4

So I am receiving html from a foreign untrusted source via json. I want to display the html in a div container like so:

$('#container').html(dangerousHTMLCode);

How can I prevent most importantly javascript injection, and secondary would be altering the styles of the page in general. This is all client side. The container div should be a flexible height to match the height of the content (possibly ruling out some iframe solution).

Update: The goal is to strip out all javascript and css from the html. This includes js and css that are present in the attributes of dom items (style="", onclick="", etc)

RobKohr
  • 6,611
  • 7
  • 48
  • 69
  • You may want to have a look at this post: http://stackoverflow.com/questions/1219860/javascript-jquery-html-encoding – Kyle Mar 15 '13 at 17:42
  • Is this applicable in your case? http://stackoverflow.com/questions/4079179/jquery-html-strips-out-script-tags – QFDev Mar 15 '13 at 17:44
  • 3
    Have fun: https://www.owasp.org/index.php/XSS_Filter_Evasion_Cheat_Sheet – Aaron Blenkush Mar 15 '13 at 17:46
  • Do you require the flexible height? It seems impossible without an iFrame (or whitelisting tags and attributes). – John Dvorak Mar 15 '13 at 18:13
  • Not even `innerHTML` or `$.parseHTML` are safe. Are you willing to require XHTML? – John Dvorak Mar 15 '13 at 19:08
  • 2
    how do you get this data from the foreign site? via jsonp cause of crossdomain? if yes, then every effort of finding xss attempts in the received data is useless, because the xss could already have happened before you ever get notified that there is data available. – t.niese Mar 15 '13 at 19:25
  • 1
    t.niese has a good point here: what is your data source? if it's the user, why not let him attack himself, and then treat the data properly server-side, where you can use any HTML parser without the fear of accidentally running anything. If your data source is a remote website, I recommend using a server-side proxy. – John Dvorak Mar 15 '13 at 19:30
  • This site does seem to do it right. A client-side markdown implementation, most likely? – John Dvorak Mar 15 '13 at 19:46

2 Answers2

2

OK my first attempt at this was a failure. I agree with Jan Dvorak's comment that the best approach is probably to do this with an XSS tool in a server-side proxy, especially since you're probably having to go through some kind of proxy anyway because you're doing cross-site requests and if you're using JSONP all is lost already.

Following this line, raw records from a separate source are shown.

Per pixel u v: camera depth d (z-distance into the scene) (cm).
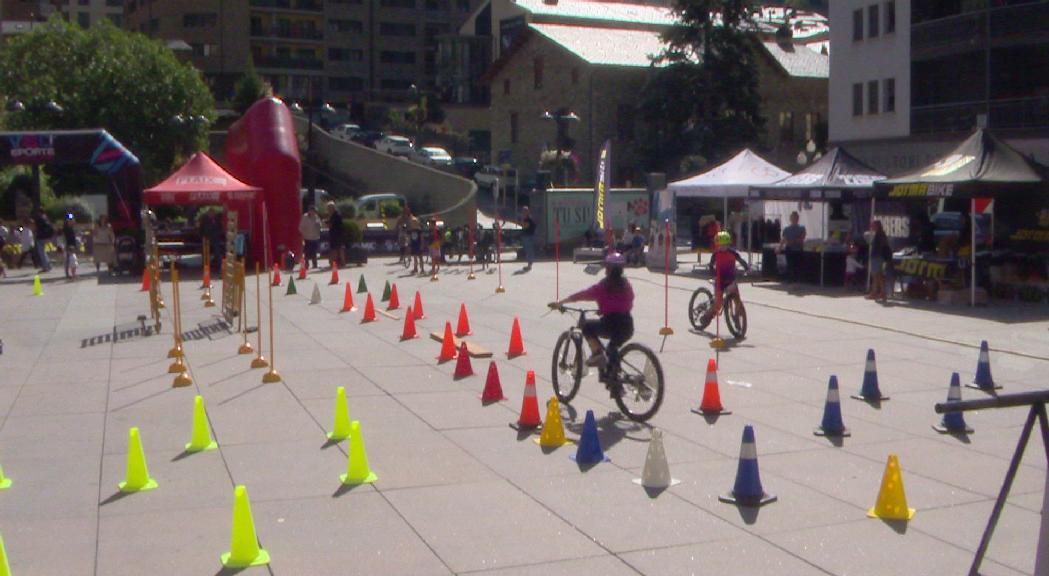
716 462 916
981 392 1208
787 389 1234
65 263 2734
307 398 1192
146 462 927
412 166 5119
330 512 785
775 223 3256
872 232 2127
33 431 1048
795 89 5900
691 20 5147
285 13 9256
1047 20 3200
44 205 4069
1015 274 2156
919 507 791
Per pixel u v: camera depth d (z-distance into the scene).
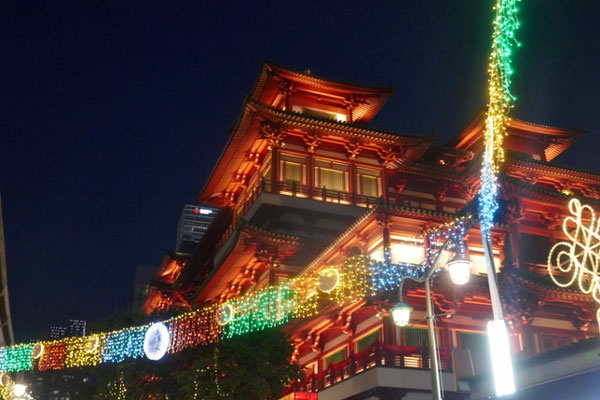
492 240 48.81
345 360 41.72
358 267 40.81
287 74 65.12
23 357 47.94
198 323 41.22
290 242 56.75
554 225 58.84
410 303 40.50
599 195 66.75
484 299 42.12
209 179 70.31
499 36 28.41
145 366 38.50
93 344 41.22
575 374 27.48
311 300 47.06
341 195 61.78
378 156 64.81
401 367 37.94
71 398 46.84
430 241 45.25
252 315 43.28
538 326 43.69
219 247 72.94
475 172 64.31
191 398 35.62
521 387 29.95
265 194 59.09
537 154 69.25
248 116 60.06
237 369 36.44
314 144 62.38
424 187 66.69
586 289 43.50
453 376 38.56
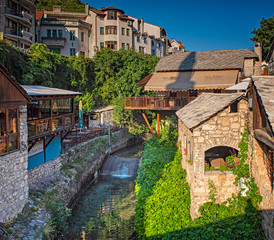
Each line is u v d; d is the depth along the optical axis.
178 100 27.45
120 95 36.47
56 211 15.00
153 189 15.84
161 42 65.38
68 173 19.59
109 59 39.59
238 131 12.12
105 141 29.70
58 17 53.94
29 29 44.22
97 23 52.44
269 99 8.90
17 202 13.09
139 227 13.88
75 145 23.69
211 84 24.47
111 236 14.63
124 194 20.44
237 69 26.42
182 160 17.28
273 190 9.36
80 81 37.09
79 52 49.97
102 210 17.75
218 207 12.00
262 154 10.91
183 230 12.06
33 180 16.52
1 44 25.06
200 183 12.25
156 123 31.66
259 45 34.66
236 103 12.14
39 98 15.73
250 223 10.84
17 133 13.09
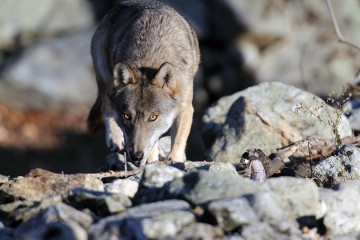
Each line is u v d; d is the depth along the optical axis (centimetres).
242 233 676
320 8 3247
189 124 1235
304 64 3189
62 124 3072
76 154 2794
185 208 707
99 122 1445
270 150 1185
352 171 946
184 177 760
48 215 684
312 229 721
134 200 783
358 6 3309
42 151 2812
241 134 1202
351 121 1280
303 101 1247
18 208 782
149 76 1175
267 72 3189
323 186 959
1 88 3094
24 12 3316
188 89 1217
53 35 3344
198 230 666
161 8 1288
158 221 669
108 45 1335
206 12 3303
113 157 1098
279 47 3234
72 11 3406
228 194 717
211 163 943
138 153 1138
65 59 3189
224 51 3284
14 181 841
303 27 3244
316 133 1199
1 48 3281
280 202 727
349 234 735
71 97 3170
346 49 3212
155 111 1161
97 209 738
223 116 1307
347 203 768
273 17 3209
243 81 3219
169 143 1345
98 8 3462
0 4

However, since the question asked for a jQuery way of doing this...

Ideally, you'd find an HTML parser written in javascript, use it to build an element tree, and remove any elements or attributes that didn't match a whitelist of safe attributes.

Since I'm not aware of such a parser, and since you're in a browser that does have a parser, we'll try using that. We have to be careful though, that parser is attached to a javascript engine and an HTTP client, among other things.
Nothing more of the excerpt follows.